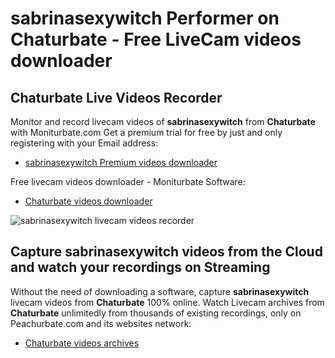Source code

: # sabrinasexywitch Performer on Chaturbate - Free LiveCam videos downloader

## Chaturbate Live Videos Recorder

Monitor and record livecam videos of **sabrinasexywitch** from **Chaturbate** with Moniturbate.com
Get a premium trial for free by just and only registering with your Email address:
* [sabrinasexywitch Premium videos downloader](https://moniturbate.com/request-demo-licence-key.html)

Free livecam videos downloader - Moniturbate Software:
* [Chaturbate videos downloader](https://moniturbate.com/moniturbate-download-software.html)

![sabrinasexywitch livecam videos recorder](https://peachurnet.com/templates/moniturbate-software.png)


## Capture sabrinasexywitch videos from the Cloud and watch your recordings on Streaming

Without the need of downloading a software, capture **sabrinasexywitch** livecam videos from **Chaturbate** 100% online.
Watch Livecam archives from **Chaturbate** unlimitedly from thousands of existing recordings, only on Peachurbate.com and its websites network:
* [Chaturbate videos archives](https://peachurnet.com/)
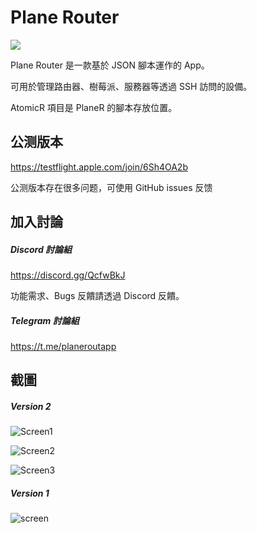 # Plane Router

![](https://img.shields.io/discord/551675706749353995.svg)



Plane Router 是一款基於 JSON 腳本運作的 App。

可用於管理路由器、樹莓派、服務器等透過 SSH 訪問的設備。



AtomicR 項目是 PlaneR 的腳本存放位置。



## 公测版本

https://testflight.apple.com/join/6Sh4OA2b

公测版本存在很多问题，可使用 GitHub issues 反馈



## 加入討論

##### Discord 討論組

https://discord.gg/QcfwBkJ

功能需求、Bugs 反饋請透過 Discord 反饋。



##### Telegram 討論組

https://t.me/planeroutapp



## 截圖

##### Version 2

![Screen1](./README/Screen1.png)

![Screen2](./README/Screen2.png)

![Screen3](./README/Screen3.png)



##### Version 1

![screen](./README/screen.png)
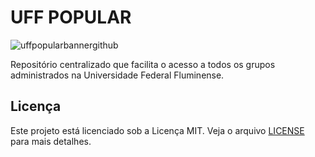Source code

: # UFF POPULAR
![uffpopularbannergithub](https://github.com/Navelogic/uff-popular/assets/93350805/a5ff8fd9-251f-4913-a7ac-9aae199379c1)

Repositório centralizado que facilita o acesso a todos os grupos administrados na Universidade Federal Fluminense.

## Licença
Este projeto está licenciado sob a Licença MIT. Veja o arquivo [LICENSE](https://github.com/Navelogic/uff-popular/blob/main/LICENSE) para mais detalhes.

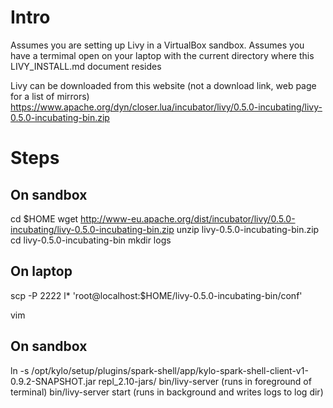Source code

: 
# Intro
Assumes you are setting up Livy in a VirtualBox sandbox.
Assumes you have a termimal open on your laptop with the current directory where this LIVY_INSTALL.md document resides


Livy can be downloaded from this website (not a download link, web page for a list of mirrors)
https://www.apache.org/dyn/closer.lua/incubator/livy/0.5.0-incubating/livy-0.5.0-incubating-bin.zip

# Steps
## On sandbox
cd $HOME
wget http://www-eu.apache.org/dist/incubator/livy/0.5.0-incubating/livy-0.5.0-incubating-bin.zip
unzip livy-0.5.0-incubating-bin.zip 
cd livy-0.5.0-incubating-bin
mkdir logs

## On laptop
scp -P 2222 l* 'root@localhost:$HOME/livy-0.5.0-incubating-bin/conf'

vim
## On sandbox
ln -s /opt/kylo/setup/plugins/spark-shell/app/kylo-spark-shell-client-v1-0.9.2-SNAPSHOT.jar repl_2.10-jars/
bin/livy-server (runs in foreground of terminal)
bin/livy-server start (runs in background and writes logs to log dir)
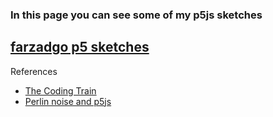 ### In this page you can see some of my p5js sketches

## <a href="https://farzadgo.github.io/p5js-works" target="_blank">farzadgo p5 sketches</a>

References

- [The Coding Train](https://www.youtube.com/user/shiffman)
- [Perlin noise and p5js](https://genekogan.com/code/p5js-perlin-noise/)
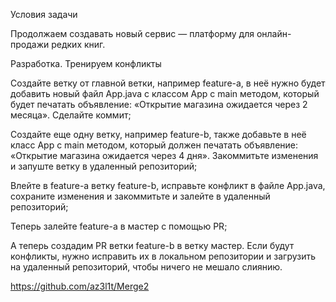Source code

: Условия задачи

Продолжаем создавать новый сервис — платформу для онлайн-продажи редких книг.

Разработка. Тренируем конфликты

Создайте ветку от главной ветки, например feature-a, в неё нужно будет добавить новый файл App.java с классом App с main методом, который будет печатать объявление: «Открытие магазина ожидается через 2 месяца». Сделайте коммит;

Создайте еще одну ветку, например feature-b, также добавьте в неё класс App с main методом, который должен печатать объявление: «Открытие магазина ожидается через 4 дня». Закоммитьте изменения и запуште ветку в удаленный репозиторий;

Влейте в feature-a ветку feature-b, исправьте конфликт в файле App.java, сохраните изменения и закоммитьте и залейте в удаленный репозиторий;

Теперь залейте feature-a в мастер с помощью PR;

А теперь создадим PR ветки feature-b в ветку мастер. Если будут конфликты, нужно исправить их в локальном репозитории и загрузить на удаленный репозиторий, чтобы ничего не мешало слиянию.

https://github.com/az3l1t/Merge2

══════

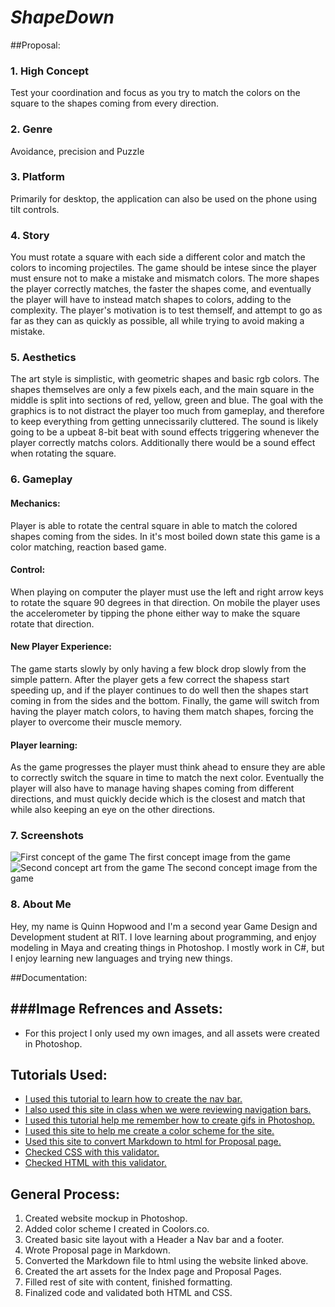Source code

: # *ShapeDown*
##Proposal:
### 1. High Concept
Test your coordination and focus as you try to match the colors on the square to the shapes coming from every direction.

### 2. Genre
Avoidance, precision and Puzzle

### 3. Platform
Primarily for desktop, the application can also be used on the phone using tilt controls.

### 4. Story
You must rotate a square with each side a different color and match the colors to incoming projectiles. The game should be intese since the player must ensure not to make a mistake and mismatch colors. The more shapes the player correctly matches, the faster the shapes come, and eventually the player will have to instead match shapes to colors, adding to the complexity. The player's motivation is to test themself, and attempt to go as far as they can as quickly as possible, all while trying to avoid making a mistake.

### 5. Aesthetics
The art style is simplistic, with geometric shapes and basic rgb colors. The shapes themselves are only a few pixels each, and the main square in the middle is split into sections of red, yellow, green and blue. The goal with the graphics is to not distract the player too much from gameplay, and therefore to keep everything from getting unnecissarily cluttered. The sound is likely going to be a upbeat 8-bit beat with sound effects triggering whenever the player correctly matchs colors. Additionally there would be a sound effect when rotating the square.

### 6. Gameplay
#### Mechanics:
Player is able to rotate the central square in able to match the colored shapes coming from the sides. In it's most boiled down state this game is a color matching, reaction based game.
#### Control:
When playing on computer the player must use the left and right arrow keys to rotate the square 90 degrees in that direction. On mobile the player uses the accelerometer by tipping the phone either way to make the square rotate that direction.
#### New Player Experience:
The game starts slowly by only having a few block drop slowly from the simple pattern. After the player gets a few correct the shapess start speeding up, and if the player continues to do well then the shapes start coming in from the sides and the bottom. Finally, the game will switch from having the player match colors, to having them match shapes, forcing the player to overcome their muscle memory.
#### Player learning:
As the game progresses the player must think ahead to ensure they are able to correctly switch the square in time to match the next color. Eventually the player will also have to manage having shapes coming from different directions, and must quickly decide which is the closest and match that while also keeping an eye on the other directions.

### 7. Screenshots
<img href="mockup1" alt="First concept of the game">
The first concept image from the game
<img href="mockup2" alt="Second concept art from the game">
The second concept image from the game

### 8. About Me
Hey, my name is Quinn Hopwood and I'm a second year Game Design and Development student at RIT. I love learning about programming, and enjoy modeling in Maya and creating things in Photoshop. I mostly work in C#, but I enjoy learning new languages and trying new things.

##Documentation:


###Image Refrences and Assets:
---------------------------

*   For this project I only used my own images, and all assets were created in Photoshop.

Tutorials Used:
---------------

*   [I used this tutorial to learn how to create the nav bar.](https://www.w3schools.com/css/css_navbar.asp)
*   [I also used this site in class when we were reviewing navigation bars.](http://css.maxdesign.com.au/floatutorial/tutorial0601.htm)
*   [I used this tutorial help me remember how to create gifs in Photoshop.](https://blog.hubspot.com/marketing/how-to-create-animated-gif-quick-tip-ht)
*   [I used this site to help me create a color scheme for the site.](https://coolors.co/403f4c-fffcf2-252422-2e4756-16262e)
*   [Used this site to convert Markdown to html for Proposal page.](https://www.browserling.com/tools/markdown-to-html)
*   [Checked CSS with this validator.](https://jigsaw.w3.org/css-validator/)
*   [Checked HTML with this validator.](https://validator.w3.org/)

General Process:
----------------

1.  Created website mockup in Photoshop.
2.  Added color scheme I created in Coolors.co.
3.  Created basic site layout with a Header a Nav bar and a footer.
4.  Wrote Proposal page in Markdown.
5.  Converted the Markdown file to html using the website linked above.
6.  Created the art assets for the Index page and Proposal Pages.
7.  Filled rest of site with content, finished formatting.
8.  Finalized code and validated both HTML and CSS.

══════

_REQUEST_:
Using the data above, repeat exactly the lines that begin at the line with "created in Coolors.co." and end at the line with "website linked above.", both ends included.

_SOLUTION FOR THIS TASK_:
2.  Added color scheme I created in Coolors.co.
3.  Created basic site layout with a Header a Nav bar and a footer.
4.  Wrote Proposal page in Markdown.
5.  Converted the Markdown file to html using the website linked above.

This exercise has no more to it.